> The data:
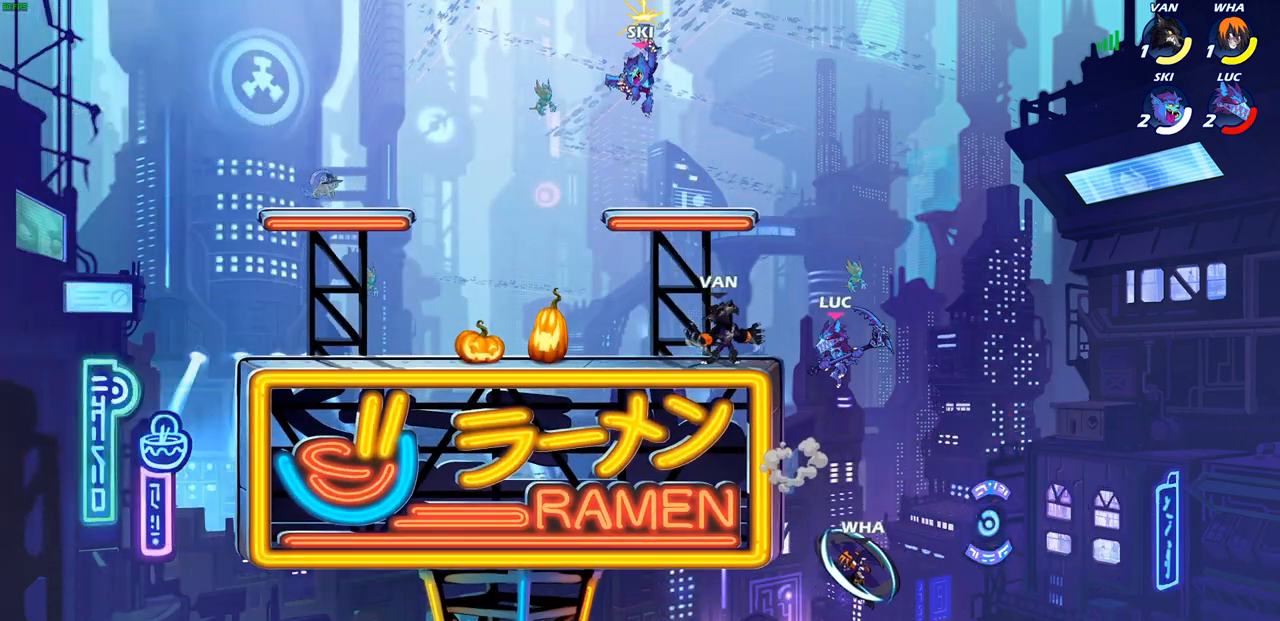
{"buttons": [], "left_stick": "center", "right_stick": "center", "events": [[33, "left_stick", "left"], [100, "left_stick", "down-left"], [283, "SQUARE", "down"], [367, "SQUARE", "up"], [500, "left_stick", "center"]]}
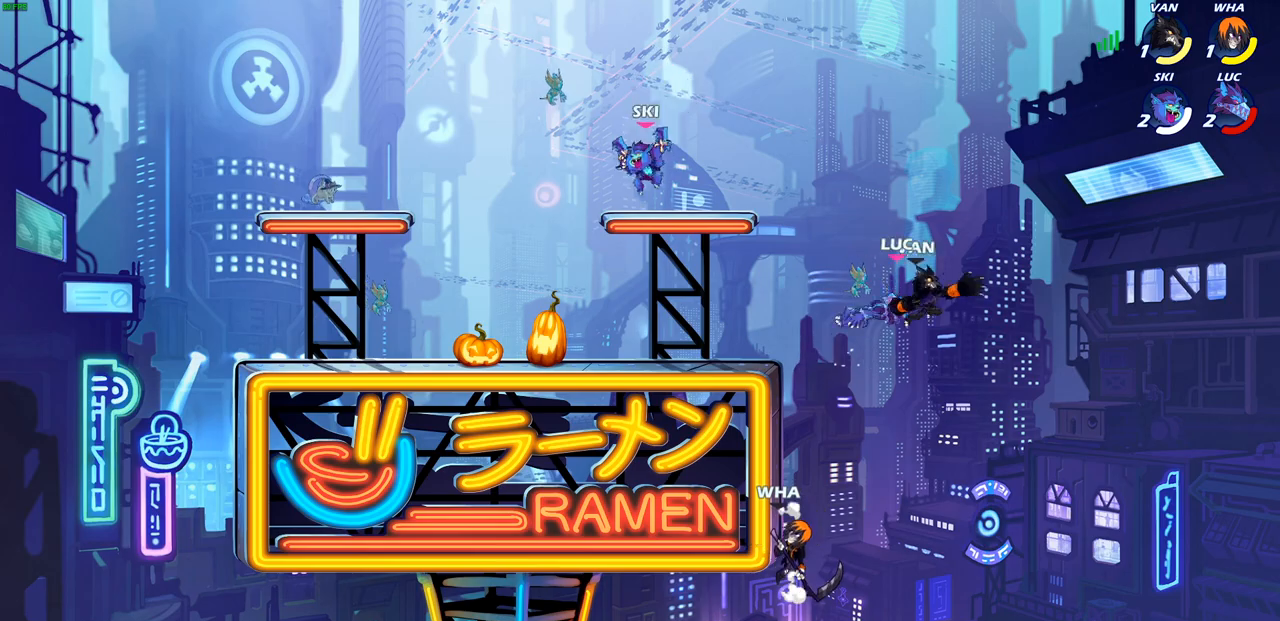
{"buttons": [], "left_stick": "up-left", "right_stick": "center", "events": [[200, "left_stick", "left"], [317, "L2", "down"], [433, "L2", "up"], [467, "left_stick", "up-left"]]}
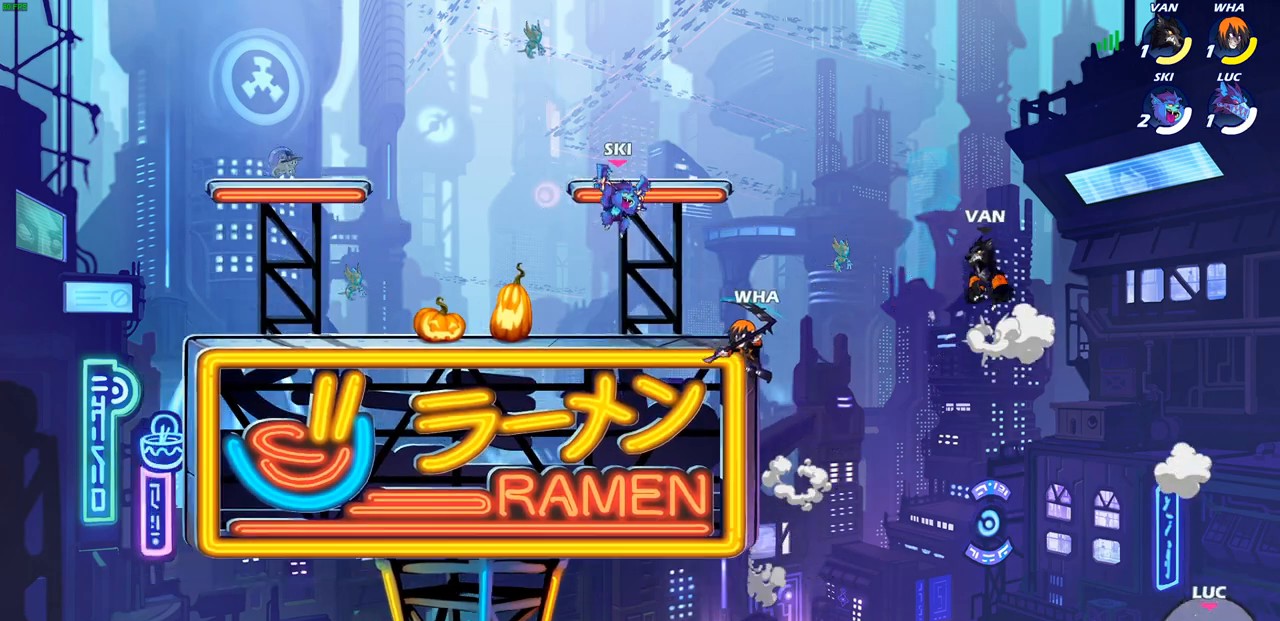
{"buttons": [], "left_stick": "center", "right_stick": "center", "events": [[33, "L2", "down"], [183, "L2", "up"], [183, "left_stick", "center"]]}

> Task requirements: What is needed is the full material, retyped unchanged, with no pictures in it.

> Response for this exercise:
{"buttons": [], "left_stick": "center", "right_stick": "center", "events": [[33, "left_stick", "left"], [100, "left_stick", "down-left"], [283, "SQUARE", "down"], [367, "SQUARE", "up"], [500, "left_stick", "center"]]}
{"buttons": [], "left_stick": "up-left", "right_stick": "center", "events": [[200, "left_stick", "left"], [317, "L2", "down"], [433, "L2", "up"], [467, "left_stick", "up-left"]]}
{"buttons": [], "left_stick": "center", "right_stick": "center", "events": [[33, "L2", "down"], [183, "L2", "up"], [183, "left_stick", "center"]]}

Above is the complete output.